My father had known for almost 2 years that I was possibly going to destroy our family. I still did not understand. The man I encountered in the bar did not move like a man of almost 80 years. This could not be the same man. But if it was not, who was it? If it was the same man, was he even a man?

I spent the next several weeks wandering lost. Finally I took the letters of recommendation and began study at an Ambrosia academy. I lived a meager life. I had a small, one-room apartment. I worked as a cook at night in an inn and spent long days with the sword by day. While I studied I met a friend; a gentleman who introduced me to a group devoted to service to its fellow man. Knights of the Order of the Rose and Cross. I took my vows as an apprentice only a few weeks later.

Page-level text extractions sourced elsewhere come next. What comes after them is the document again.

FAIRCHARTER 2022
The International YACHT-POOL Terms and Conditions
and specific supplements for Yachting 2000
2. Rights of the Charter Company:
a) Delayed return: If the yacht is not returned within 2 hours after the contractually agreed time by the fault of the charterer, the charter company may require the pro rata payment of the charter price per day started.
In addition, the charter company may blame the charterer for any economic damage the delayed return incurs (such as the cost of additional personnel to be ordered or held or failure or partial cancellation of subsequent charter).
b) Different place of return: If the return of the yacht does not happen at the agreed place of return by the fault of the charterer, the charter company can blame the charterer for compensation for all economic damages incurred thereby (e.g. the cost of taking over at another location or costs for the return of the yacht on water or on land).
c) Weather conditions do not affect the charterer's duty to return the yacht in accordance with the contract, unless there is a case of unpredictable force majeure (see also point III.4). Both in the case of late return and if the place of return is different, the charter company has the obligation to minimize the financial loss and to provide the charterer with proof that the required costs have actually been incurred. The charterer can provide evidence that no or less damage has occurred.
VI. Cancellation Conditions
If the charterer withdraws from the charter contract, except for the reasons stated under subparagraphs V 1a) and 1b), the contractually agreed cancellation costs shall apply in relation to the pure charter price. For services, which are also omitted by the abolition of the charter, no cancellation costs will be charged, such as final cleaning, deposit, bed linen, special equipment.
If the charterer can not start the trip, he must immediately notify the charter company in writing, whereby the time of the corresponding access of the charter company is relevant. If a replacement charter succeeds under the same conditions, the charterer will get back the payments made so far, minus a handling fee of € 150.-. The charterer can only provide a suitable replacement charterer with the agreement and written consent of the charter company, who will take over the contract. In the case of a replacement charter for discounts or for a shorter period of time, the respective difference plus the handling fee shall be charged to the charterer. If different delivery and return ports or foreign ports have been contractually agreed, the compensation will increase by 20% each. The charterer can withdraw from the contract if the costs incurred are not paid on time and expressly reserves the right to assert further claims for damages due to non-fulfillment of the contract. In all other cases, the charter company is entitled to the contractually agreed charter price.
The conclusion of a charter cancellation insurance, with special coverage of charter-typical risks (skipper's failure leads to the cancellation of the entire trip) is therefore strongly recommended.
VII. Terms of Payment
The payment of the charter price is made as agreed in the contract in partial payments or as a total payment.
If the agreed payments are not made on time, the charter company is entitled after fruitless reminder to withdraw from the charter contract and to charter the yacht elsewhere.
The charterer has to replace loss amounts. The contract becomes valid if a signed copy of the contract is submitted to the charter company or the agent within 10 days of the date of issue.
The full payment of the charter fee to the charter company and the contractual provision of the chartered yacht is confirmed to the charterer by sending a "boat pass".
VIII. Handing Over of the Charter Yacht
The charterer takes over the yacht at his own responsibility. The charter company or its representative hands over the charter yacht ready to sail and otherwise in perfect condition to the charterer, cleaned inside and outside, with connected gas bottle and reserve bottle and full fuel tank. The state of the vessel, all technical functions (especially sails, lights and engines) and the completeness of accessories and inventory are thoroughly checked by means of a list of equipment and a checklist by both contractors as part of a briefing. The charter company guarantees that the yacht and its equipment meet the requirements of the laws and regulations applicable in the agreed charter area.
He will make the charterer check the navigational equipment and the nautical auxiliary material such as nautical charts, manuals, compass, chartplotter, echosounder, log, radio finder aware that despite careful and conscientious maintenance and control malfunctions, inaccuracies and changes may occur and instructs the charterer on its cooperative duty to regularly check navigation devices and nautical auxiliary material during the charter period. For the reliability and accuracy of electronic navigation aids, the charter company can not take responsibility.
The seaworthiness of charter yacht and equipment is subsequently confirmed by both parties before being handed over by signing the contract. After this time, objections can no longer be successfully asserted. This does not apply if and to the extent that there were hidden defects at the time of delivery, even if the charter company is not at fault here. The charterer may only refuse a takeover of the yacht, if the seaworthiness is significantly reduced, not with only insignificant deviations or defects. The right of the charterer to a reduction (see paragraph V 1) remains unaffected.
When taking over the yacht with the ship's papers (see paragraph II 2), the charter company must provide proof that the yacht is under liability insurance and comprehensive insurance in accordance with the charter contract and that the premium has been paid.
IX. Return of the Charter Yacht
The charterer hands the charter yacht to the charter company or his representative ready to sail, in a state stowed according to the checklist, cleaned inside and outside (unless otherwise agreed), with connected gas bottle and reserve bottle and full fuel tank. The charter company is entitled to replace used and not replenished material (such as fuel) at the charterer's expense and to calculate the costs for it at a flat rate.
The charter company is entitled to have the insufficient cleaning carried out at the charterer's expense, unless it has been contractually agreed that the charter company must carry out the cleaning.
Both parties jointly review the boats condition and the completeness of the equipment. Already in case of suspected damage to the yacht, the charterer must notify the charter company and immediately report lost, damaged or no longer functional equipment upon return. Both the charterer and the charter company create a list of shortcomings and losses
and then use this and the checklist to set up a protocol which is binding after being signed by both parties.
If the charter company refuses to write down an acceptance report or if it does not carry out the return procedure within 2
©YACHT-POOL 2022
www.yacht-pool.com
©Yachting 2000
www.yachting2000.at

Finally I took the remains of my "inheritance" and began my search for the man who destroyed my life. I have heard nor seen nothing of the one who calls himself Bjorgsen Fell-hand. I heard rumors of an evil brigand, a pirate, who went masked at all times and was rumored to be horribly disfigured so I journeyed to Montainge in an attempt to confirm something solid and possibly set sail on a merchant ship to delve into the stories further. And that is where I am now. In Montaigne, alone and seeking to avenge myself on the man who has separated me from my family and still threatens their safety. But I am tired of my own prattle now. Perhaps I need a walk to clear my head. Maybe down by the docks? I saw the loveliest Jenny down there the other night.